As I said, I will talk about the individual labels separately. However, I want to make a personal note about the vertical! Or rather, tell you about what for me were the three memorable vintages.

  1. Loazzolo DOC 2002 - vintage with very insistent musty notes... and you know: to me the Botrytis cinerea really like it! In this case, the effect that jumps out from the combination of Loazzolo DOC and noble rot, which is more noticeable in this vintage than in all the others, is very particular. To my nose it was like smelling a sweet/not sweet made from spices (vanilla, clove and turmeric), dried apricots and figs, hazelnuts, dried acacia flowers and roses, and a candied orange peel. Much correspondence between nose and mouth, I really liked it.
  2. Loazzolo DOC 1998 - vintage that I would describe as truly unique, perhaps by far the best. The change of scents between the 2000 and the 1990s vintages perhaps denotes the family's desire to 'Frenchify' this wine a little over time... perhaps to make it more 'accessible' to certain markets. Or perhaps it is just an unintended result! The fact is that going down into the 90s, Loazzolo is a more difficult wine, where the dried flowers and the brine base take centre stage. I perhaps like it even more. If the 1985 Loazzolo is extraordinary, it is with the 1998 vintage that you have the most interesting drinking.
  3. Loazzolo DOC 1985 - and this is where I was born... this wine and I share 30 years of age worn well 😀 I would not have predicted such an evolution: little oxidation and lots of brine! Really, both in the nose and in the mouth the smell and taste of pickled olives is overpowering. And such a strong scent only leads you to recognise... you know that hazelnut honey you get from some beekeepers? And then the dried rose and broom... when it enters the mouth it has a very long persistence... it practically accompanied me for a while on my return journey... a truly magical wine.

loazzolo-doc-late harvest

A little tip from my world for this fine wine, I ask you the courtesy of unlocking the content by sharing it on your favourite social network to find out!

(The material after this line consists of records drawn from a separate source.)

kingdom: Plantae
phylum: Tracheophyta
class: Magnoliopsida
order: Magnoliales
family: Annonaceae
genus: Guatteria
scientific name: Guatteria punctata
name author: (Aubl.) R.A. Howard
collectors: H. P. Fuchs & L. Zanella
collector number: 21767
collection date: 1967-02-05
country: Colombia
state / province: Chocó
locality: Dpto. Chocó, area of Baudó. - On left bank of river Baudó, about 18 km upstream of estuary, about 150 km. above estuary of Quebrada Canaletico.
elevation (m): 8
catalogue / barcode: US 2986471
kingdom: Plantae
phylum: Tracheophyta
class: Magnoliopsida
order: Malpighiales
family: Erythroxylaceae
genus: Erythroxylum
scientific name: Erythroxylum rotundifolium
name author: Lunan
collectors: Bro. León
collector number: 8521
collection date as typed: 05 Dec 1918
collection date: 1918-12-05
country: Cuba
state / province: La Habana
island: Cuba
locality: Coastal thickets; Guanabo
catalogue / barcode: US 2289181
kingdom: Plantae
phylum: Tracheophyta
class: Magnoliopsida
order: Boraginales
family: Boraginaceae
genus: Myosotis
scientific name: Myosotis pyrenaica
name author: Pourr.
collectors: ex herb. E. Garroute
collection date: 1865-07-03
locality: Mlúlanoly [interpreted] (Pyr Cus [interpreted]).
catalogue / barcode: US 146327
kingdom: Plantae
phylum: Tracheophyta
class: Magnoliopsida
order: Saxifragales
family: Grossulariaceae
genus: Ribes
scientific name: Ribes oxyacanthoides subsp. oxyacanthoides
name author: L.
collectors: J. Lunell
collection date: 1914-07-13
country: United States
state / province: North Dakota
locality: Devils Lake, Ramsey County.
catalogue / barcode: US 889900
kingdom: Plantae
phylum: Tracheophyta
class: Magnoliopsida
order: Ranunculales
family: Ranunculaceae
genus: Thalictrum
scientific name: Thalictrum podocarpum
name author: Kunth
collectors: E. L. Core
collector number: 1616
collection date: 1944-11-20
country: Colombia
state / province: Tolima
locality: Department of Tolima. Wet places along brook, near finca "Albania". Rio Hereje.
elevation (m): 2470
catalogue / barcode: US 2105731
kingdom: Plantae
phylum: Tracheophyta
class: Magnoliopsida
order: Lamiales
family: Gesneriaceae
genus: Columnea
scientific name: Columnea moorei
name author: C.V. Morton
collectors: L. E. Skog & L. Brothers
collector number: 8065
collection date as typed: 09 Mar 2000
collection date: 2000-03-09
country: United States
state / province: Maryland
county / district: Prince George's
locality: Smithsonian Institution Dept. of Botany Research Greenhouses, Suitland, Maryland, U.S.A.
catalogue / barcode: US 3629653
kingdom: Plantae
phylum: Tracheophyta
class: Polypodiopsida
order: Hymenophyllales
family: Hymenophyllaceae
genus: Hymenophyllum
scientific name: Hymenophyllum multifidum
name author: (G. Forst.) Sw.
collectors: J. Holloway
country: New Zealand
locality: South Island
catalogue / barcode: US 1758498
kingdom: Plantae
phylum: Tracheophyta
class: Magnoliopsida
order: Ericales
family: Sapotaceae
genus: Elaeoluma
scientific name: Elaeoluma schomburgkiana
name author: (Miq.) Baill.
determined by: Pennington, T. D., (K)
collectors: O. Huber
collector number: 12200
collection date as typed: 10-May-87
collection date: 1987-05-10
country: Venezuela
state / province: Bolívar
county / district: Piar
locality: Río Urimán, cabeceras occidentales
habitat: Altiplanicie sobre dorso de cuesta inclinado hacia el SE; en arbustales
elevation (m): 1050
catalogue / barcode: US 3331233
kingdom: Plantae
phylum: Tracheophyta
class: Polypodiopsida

[sociallocker id=510]Loazzolo DOC Forteto della Luja is a truly unique wine, as unique is its label that one can certainly easily remember. However, it is very difficult to read the above, so it is only recognisable if one already knows it. As a professional wine marketing specialist, I cannot help but invite the Scaglione family to reflect on the label and the bottle used to contain this delicious nectar. Personally, I would make a choice that enhances its importance, but above all that makes it easier for the consumer and potential consumer to read the label. So yes to particular choices, no to those that hinder the accessibility of bottles. Making this delicious wine known in every corner of Italy also depends on your willingness to adapt the packaging and label to the final product. Because even before you drink, you look. And you buy. Often with the eyes.

Loazzolo DOC Forteto della Luja 1985 label... I didn't even understand where the year was written... beautiful the idea of the spiral, but black on black, with that golden font that grains and gives little emphasis is really penalising.

Loazzolo DOC Forteto della Luja 1985 label... I didn't even understand where the year was written... the idea of the spiral is nice, but black on black, with that golden font that grainy and gives little emphasis is really penalising.


Hugs and thanks again to the Scaglione family and all their guests.


[Tweet ""Wine feels the farmer's love and rewards it by making itself better" Veronelli].